Fibrosis-4 (FIB-4)
Fibrosis-4 (FIB-4) is a clinical marker used to evaluate the degree of liver fibrosis, particularly in patients with chronic liver diseases like hepatitis C and non-alcoholic fatty liver disease (NAFLD). It is a non-invasive test that helps doctors assess the extent of liver damage without the need for a liver biopsy, which is more invasive and can be risky.
The FIB-4 index is calculated using a simple formula that includes the patient's age, levels of two liver enzymes (AST and ALT), and platelet count.
Specifically, the formula is:
FIB-4 Score = (Age* x AST) / (Platelets x √(ALT))
*Use with caution in patients <35 or >65 years old, as the score has been shown to be less reliable in these patients.
A higher FIB-4 score indicates a greater likelihood of significant liver fibrosis, while a lower score suggests minimal or no fibrosis. This test is particularly useful because it is derived from routine blood tests, making it accessible and cost-effective for monitoring liver health. Clinicians use the FIB-4 score to make decisions about the need for further testing, like imaging studies or liver biopsy, and to guide treatment plans for liver disease. Overall, the FIB-4 index is a valuable tool in the management of liver disease, helping to identify patients at risk for advanced liver fibrosis who might benefit from more aggressive treatment and monitoring.
When to use Fibrosis-4 (FIB-4):
- Patients with any known risk factors for liver disease, including chronic hepatitis, alcoholic liver disease, non-alcoholic fatty liver disease (NAFLD) and the cholestatic and metabolic liver diseases.
- Patients with known liver fibrosis should have their fibrosis trended over time to evaluate for progression or stabilization.
Other notes:
- Liver fibrosis often progresses non-linearly, so it is important to be able to re-assess fibrosis trends in individual patients over time, and invasive re-assessments carry significant risk to patients. FIB-4 allows for non-invasive liver fibrosis assessment.
- FIB-4 was developed in patients with HIV and HCV co-infection.
- FIB-4 was developed to correlate with Ishak levels of fibrosis (by biopsy) with 3 levels: 0-2 (mild fibrosis), 3-4 (moderate fibrosis), 5-6 (severe fibrosis/cirrhosis)

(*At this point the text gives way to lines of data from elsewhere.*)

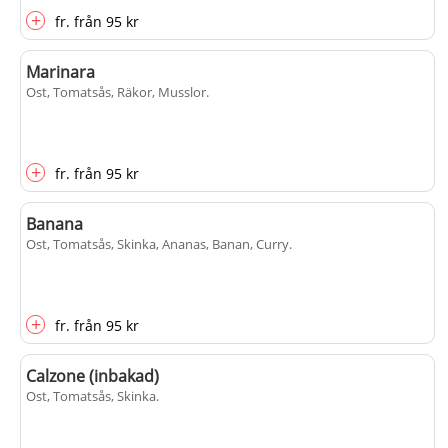
+
fr.
från
95 kr
Marinara
Ost, Tomatsås, Räkor, Musslor
.
+
fr.
från
95 kr
Banana
Ost, Tomatsås, Skinka, Ananas, Banan, Curry
.
+
fr.
från
95 kr
Calzone (inbakad)
Ost, Tomatsås, Skinka
.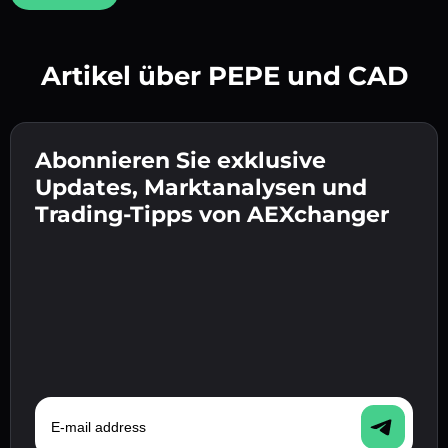
Artikel über PEPE und CAD
Erstelle ein starkes Passwort 👉 fahre mit der
Verifizierung fort.
Abonnieren Sie exklusive
Gib deine Krypto-Wallet-Adresse ein 👉 fahre
Sende die Einzahlung 👉 erhalte Krypto oder
mit dem nächsten Schritt fort.
Updates, Marktanalysen und
Fiat in deiner Wallet.
Bestätige deine Identität 👉 fahre mit dem
Trading-Tipps von AEXchanger
letzten Schritt fort.
E-mail address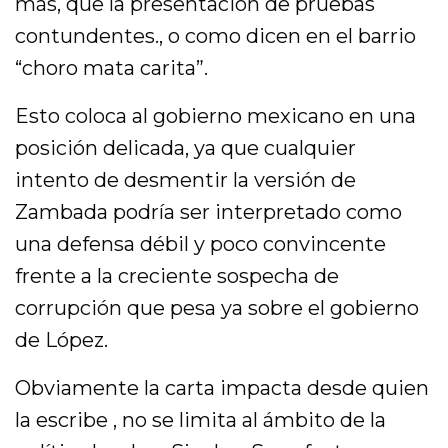
más, que la presentación de pruebas
contundentes., o como dicen en el barrio
“choro mata carita”.
Esto coloca al gobierno mexicano en una
posición delicada, ya que cualquier
intento de desmentir la versión de
Zambada podría ser interpretado como
una defensa débil y poco convincente
frente a la creciente sospecha de
corrupción que pesa ya sobre el gobierno
de López.
Obviamente la carta impacta desde quien
la escribe , no se limita al ámbito de la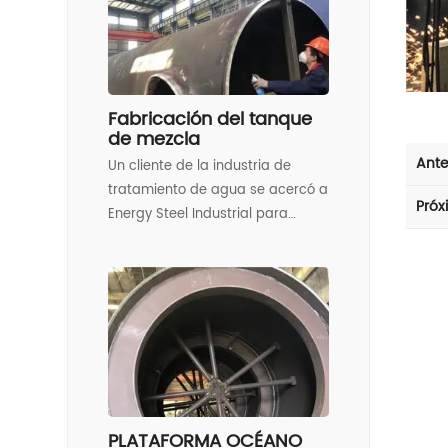
programado y necesitaba esta
unidad instalada durante ese
tiempo.
Fabricación del tanque
de mezcla
Ante
Un cliente de la industria de
tratamiento de agua se acercó a
Próx
Energy Steel Industrial para
fabricar un conjunto de tanque
de mezcla. El conjunto del tanque
de 50.000 libras estaba
compuesto por muchas partes y
sistemas diferentes, incluyendo
tanques de mezcla rápida,
reactores y clarificadores, una
plataforma de 16 ′-8 ″ de largo y
un tubo de tiro de 15 ′ de alto.
PLATAFORMA OCÉANO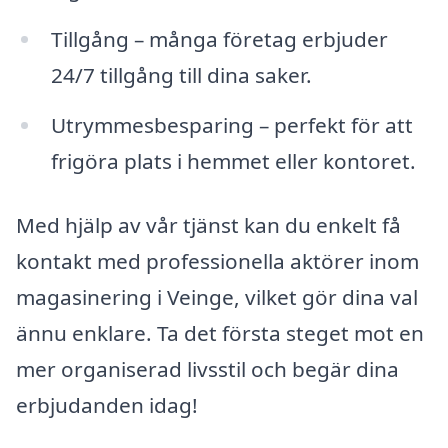
Tillgång – många företag erbjuder
24/7 tillgång till dina saker.
Utrymmesbesparing – perfekt för att
frigöra plats i hemmet eller kontoret.
Med hjälp av vår tjänst kan du enkelt få
kontakt med professionella aktörer inom
magasinering i Veinge, vilket gör dina val
ännu enklare. Ta det första steget mot en
mer organiserad livsstil och begär dina
erbjudanden idag!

Why use Fibrosis-4 (FIB-4):
- While liver biopsy is the gold standard for the diagnosis of liver fibrosis, it is not ideal; biopsy only evaluates a minute portion of the liver itself, so sampling errors can occur. Liver biopsy also comes with substantial morbidity.
- Liver fibrosis often progresses non-linearly, so it is important to be able to re-assess fibrosis trends in individual patients over time.
- It is critical that tests to identify liver cirrhosis are highly sensitive, as patients with the disease require screening for hepatocellular carcinoma (HCC) and gastroesophageal varices.
- The FIB-4 Index was shown to be superior to 7 other noninvasive markers of fibrosis in patients with NAFLD, including the NAFLD Fibrosis Score (Shah 2009).